Good Food Blog
Nutrition labelling on the menuPosted at 12:02PM, 27 January 2009 by Sue Todd - Food journalist and dietitian
You've just ordered a cappuccino and while you wait for the barista to make it, your eyes are drawn to the cakes and pastries... You're just about to indulge, when you notice on the price tag that the almond croissant contains 350 calories and even the 'skinny' muffin is 500 calories. You decide to wait until lunch.
New plans from the Food Standards Agency (FSA) for nutrition labelling in restaurants could soon be helping you to make healthier choices when eating out. An initial voluntary trial offering calorie counts is due to start this summer with a small selection of companies. Pizza Hut and Subway have been the first two to sign up; others have yet to be confirmed.
This new scheme is designed to make us more aware of what we're eating in everyday restaurants, pubs, coffee shops, sandwich bars and takeaways (not in your local Gordon Ramsay). The calories in a dish will be posted next to the name of it and the price, not just on the company website. As part of the drive to reduce obesity, the desired effect is two-fold - that people will choose more wisely and that outlets will offer healthier options.
New York City has pioneered this radical way of making people think twice about what they choose when eating out. Since May last year, chains with more than 15 outlets nationwide have been legally required to label the calorie content of dishes. Early reports by health officials estimate people consume on average 50-100 calories less each time they buy a meal out, while news reports tell of people being shocked by the calorie count of what they were buying, changing their bad snacking habits and choosing the smallest portions.

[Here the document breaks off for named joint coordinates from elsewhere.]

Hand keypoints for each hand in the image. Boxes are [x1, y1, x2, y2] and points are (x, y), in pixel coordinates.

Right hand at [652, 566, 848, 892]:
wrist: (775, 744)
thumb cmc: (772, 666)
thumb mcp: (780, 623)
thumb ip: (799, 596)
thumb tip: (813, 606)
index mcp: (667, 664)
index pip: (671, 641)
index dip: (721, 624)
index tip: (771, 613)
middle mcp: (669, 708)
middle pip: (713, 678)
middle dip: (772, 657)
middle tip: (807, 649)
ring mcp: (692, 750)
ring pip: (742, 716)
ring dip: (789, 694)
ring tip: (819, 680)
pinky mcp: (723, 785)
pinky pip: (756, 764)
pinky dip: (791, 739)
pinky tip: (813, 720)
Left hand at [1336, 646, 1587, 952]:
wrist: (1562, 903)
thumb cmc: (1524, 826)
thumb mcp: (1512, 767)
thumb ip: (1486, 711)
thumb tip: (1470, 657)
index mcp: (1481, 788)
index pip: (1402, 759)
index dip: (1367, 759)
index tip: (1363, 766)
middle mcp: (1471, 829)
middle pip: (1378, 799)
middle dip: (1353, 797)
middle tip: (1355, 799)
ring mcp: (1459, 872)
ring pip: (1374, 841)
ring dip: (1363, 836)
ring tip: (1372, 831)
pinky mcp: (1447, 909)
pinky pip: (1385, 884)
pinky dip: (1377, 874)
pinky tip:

Even obesity nutritionists find it hard to judge the calorie content of dishes from the description on the menu
Consumer research in the UK has made the FSA confident that people want the information here too. The impact could be significant. One in six meals are eaten out, and they contribute nearly a quarter of our total energy intake. Most people, though, are unaware of the amount of calories in the food, and similar-sounding choices can hit you with wildly varying amounts of calories. Even obesity nutritionists find it hard to judge the calorie content of dishes from the description on the menu. A recent study by the Food Commission tested some experts and asked them to judge which menu options contained the most calories. None of them got all five questions right and only a quarter answered more than two correctly.
So, are you looking forward to getting the information to help you choose your next lunch more wisely and to put the brakes on your little indulgent moments? Or do you want to order your double-chocolate muffin without the guilt-trip?